Mr. Blankfein grew up in a public housing project in the East New York section of Brooklyn. He attended Harvard University, where he graduated in 1975 with a degree in social sciences. He paid his way with grants, loans and campus jobs, and received a law degree from Harvard Law School three years later. His first job was as a tax attorney.

He became Mr. Paulson’s deputy in December 2003, after then-president John Thornton departed and just before John Thain, who held the same title, left to head the New York Stock Exchange.

“Having Lloyd Blankfein as a clear popular no. 2 at Goldman will certainly put investors’ minds at ease,” said Jeffery Harte, an analyst at Sandler O’Neill & Partners in Chicago, who has a “hold” rating on Goldman shares. “The strength of Goldman Sachs isn’t so much the pilot as it is the airplane. Mr. Paulson has done a great job in managing things but the real credit probably lies beneath him in the people running the management lines.”

Mr. Blankfein had 1.89 million Goldman shares as of April, worth about $285 million, according to Bloomberg data. The firm reported in its February 27 proxy filing that he was planning to buy a $27 million apartment and facilities in a building part-owned by Goldman-managed real-estate funds.
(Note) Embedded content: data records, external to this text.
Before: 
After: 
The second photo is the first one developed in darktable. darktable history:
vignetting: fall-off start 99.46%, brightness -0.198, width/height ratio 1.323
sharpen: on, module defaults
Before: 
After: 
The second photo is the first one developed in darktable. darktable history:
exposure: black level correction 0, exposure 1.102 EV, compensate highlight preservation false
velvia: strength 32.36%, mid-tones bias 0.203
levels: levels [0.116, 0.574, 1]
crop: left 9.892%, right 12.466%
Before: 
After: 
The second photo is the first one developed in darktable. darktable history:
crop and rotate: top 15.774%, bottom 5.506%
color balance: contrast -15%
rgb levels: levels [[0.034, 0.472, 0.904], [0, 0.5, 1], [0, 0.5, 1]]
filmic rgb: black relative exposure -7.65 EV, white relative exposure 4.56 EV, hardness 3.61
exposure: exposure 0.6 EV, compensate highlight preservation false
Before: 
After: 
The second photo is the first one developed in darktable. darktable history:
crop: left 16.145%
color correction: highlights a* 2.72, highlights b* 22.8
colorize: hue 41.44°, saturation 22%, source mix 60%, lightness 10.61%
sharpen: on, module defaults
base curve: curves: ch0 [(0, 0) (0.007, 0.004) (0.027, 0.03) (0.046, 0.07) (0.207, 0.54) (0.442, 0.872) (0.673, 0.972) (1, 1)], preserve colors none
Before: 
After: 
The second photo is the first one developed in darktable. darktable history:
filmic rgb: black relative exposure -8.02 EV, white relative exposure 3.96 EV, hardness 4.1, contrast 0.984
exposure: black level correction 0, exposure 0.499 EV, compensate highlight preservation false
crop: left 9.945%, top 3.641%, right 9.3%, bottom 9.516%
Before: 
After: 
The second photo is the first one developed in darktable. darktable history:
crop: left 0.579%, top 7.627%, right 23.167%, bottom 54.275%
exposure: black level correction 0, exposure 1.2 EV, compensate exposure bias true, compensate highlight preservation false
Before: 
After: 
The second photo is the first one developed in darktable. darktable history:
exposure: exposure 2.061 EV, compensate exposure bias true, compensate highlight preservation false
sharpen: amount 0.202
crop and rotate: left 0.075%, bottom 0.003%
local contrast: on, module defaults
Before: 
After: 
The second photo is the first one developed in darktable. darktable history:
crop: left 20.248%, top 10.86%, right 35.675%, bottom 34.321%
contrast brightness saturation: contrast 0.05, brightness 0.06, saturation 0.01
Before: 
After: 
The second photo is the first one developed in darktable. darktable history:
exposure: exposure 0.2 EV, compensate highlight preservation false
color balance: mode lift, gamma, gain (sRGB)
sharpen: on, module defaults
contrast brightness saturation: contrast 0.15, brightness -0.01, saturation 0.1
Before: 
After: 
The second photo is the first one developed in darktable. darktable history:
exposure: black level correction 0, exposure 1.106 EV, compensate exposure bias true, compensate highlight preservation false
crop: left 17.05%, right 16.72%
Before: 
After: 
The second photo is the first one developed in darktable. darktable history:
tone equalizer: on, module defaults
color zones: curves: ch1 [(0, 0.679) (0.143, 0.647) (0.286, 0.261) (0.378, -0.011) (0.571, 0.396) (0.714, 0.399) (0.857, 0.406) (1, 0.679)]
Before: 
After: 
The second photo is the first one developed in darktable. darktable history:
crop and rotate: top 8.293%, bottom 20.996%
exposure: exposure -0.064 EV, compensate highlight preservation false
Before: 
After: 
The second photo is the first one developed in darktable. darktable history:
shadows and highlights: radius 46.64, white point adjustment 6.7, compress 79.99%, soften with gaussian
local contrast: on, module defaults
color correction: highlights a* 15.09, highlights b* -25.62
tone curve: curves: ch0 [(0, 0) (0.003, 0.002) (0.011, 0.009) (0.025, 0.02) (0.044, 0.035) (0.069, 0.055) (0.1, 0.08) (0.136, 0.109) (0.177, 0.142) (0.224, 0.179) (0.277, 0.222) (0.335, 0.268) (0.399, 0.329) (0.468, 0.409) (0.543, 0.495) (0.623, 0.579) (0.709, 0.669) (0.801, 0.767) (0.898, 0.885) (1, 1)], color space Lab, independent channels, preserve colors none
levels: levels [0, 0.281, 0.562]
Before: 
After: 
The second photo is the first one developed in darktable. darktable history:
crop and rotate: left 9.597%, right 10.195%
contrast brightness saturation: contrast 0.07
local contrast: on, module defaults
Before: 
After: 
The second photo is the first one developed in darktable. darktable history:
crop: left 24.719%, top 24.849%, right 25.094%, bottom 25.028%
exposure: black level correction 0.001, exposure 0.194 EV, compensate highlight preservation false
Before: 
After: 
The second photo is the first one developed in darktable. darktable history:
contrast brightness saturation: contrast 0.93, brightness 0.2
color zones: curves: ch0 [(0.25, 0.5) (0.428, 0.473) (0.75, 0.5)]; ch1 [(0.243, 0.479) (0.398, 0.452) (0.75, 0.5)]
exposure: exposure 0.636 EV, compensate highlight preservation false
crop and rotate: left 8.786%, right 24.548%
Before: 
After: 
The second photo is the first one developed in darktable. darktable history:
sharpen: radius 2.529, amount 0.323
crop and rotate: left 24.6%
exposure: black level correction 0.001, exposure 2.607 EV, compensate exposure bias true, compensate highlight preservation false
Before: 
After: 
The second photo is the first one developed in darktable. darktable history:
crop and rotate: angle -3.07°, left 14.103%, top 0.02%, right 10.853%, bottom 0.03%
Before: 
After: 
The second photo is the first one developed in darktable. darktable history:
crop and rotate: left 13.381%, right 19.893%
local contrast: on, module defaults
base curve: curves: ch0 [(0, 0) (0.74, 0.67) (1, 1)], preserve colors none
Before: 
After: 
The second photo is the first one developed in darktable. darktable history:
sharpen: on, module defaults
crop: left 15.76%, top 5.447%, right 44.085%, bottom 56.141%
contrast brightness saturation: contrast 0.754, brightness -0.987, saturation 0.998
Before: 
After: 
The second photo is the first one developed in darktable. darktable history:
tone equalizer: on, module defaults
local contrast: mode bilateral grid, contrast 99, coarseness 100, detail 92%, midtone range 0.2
The manner of Mr. Paulson’s move raised concern with Mr. Mayo of Prudential, who has an “overweight” rating on Goldman’s stock.

“The one negative is our ongoing concern about information risk at Goldman Sachs,” Mr. Mayo wrote, citing an interview with the Wall Street Journal on April 26 when Mr. Paulson said he planned to stay at the firm “for a good while.” “We feel that we have less handle on the inner workings of the company than the typical company that we cover,” Mr. Mayo wrote.